9. References. References are cited in the text by giving the first author's name (or the first and second if they are the only authors) and the year of publication (e.g., Ruth and Gehrig, 1929; McCarthy, 1952; or Kennedy et al., 1960). In the reference list, the references should be arranged alphabetically by author and not numbered. The names of all authors should be given in the reference list. If reference is made to more than one publication by the same author(s) in the same year, suffixes (a, b, c, etc.) should be added to the year in the text citation and in the references list. Journal titles should be abbreviated as given in the National Center for Biotechnology Information U.S. National Library of Medicine catalog. References to personal communications, unpublished observations, and papers submitted for publication are given in parentheses at the appropriate location in the text, not in the list of references. Only papers that have been officially accepted for publication may be cited as "in press" in the reference list. The authors are responsible for the accuracy of the references. The format for journal article, chapter, book, and publish-ahead-of-print journal article references is as follows:
Journal Reference: Fricks IP, Maddileti S, Carter SRL, Lazarowski ER, Nicholas RA, Jacobson KA, and Harden TK (2008) UDP is a competitive antagonist at the human P2Y14 receptor. J Pharmacol Exp Ther 325: 588-594.

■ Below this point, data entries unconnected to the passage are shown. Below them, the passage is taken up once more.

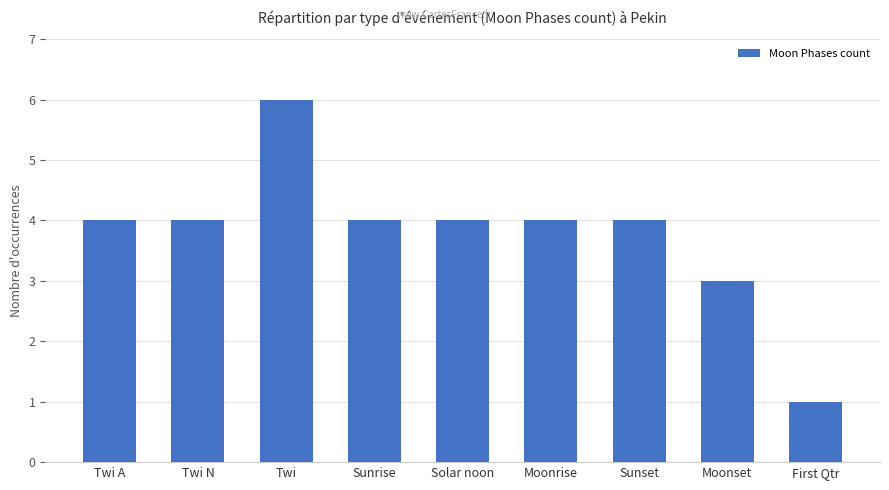

Approximately how many times larger is the value at Sunset compared to Twi N?

1.0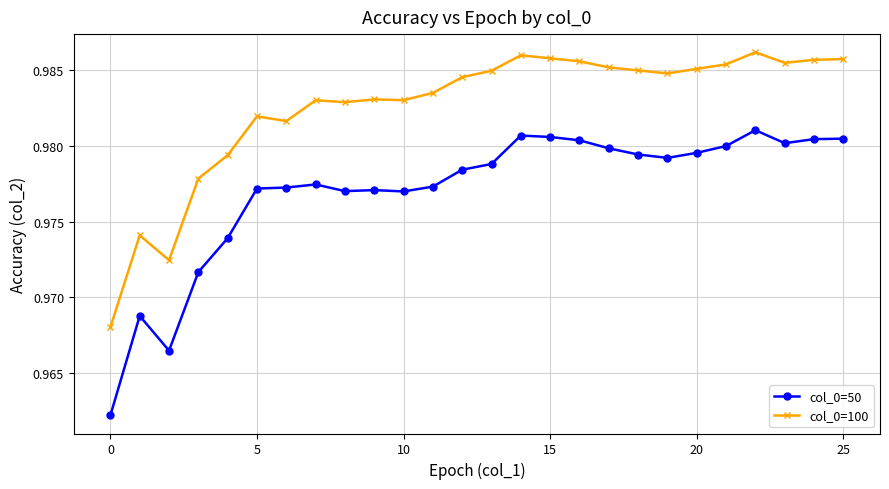

True or false: col_0=100 has more than 2 points higher than both neighbors.

True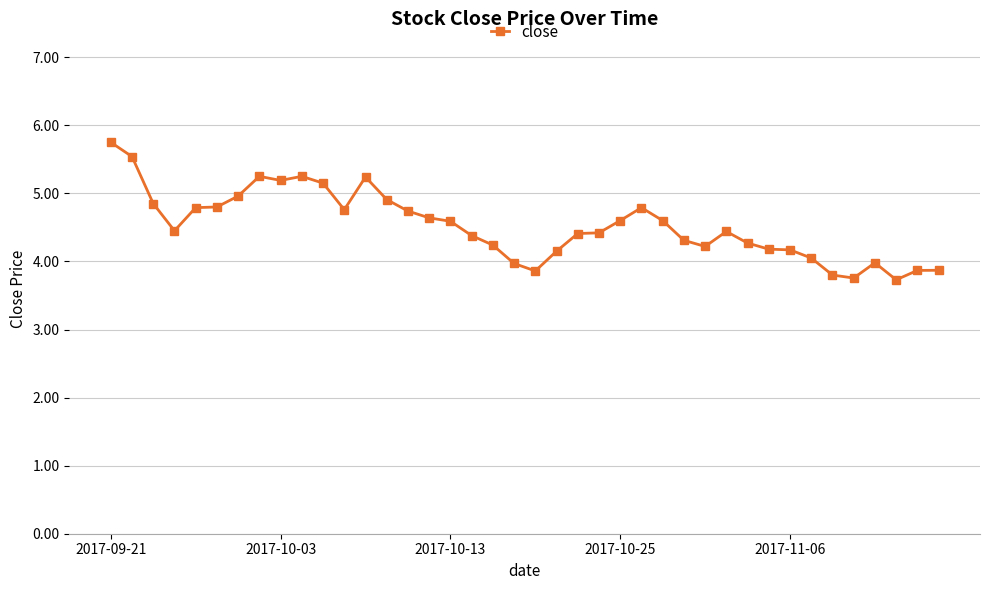

True or false: there are more than 2 points higher than both neighbors.

True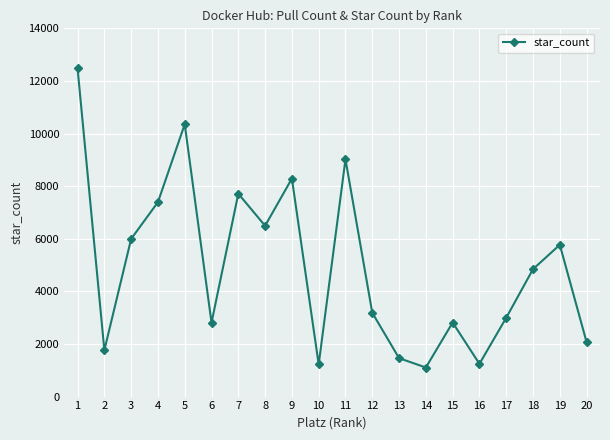

What is the value of the 20th point from the left?

2068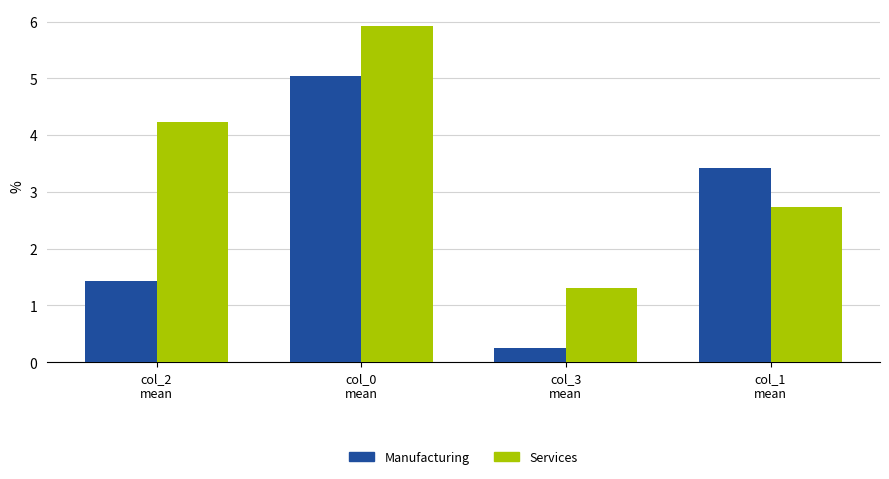

What is the value of the Services bar at the 1st from the left?

4.2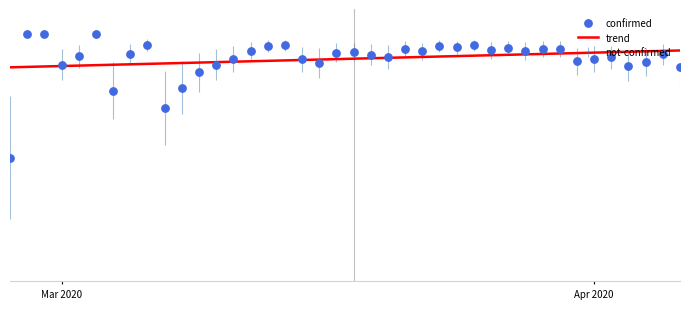

At how many categories does at least one series exceed 0?

40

Book Reference: Wilson JH and Hunt T (2008) Molecular Biology of the Cell: A Problems Approach, 5th ed. Garland Science, New York.
Chapter in Book Reference: Kappas A (2002) Development of heme oxygenase inhibitors for the prevention of sever jaundice in infants: studies from laboratory bench to newborn nursery, in Heme Oxygenase in Biology and Medicine (Abraham NG, Alam J, and Nath KA eds) pp 3-17, Kluwer Academic/Plenum Publishers, New York.